Could you repeat the lines beginning with the one that contains "Between type=1 and" and continuing through the last line, swapping "biggest shift" for "largest change" with all else left unchanged? Omit the pictures.

(Chart comprehension data)

Start of Block

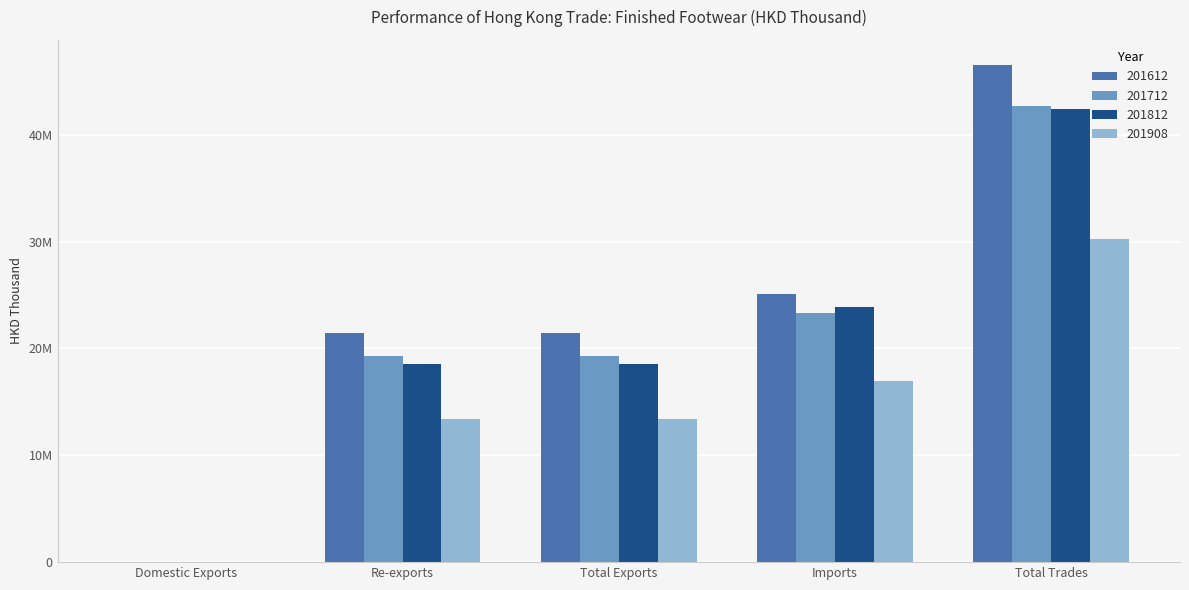

What is the difference between the maximum and minimum values in the 201908 series?

30272548.5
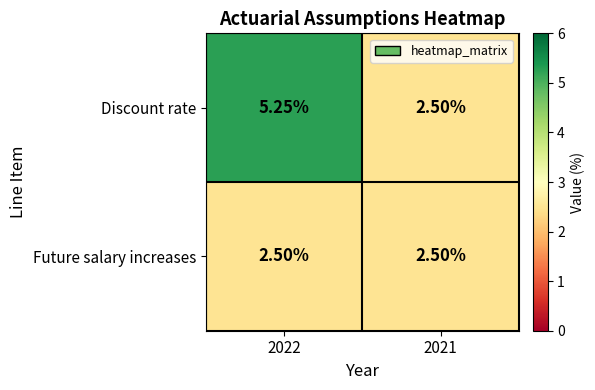

Rank the series by their maximum value, from highest to lowest.

Discount rate, Future salary increases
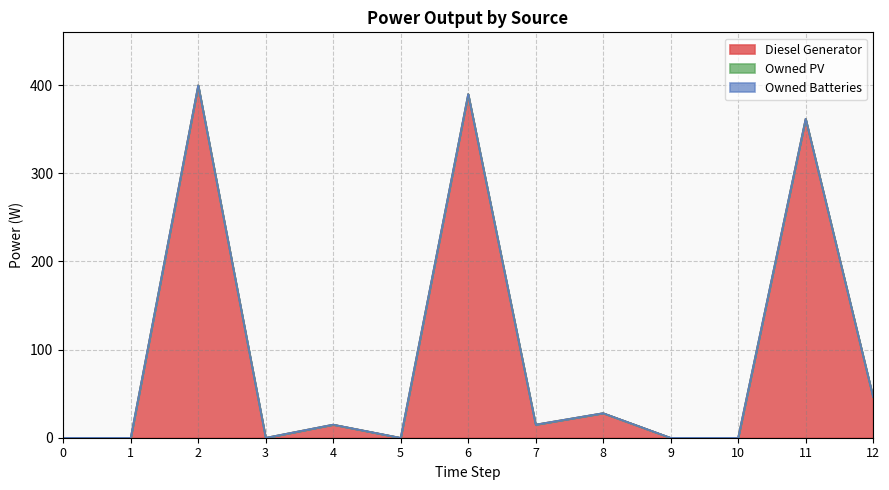

List the labels in order of Owned Batteries value, smallest first.

0, 1, 2, 3, 4, 5, 6, 7, 8, 9, 10, 11, 12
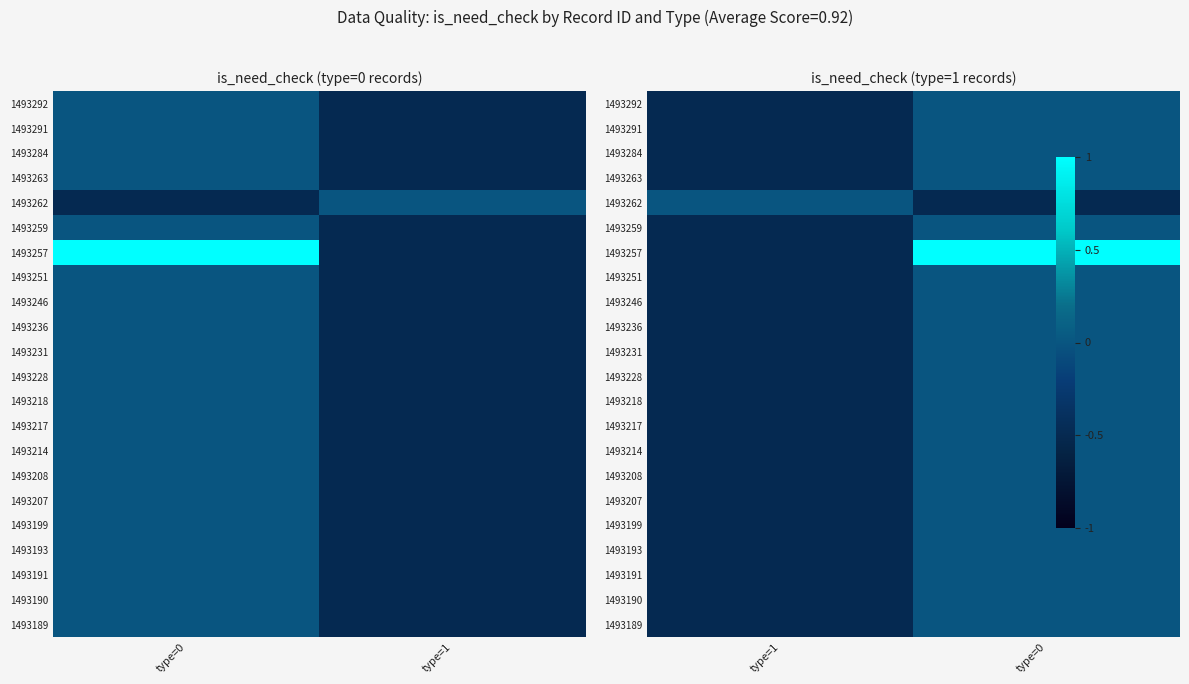

Between type=1 and type=0, which series saw the biggest shift?

1493257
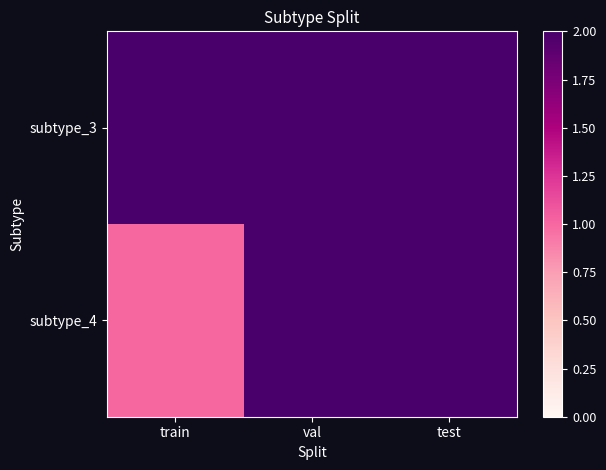

Between train and test, which series saw the biggest shift?

subtype_4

End of Block

Task response »
Between type=1 and type=0, which series saw the largest change?

1493257

Between train and test, which series saw the largest change?

subtype_4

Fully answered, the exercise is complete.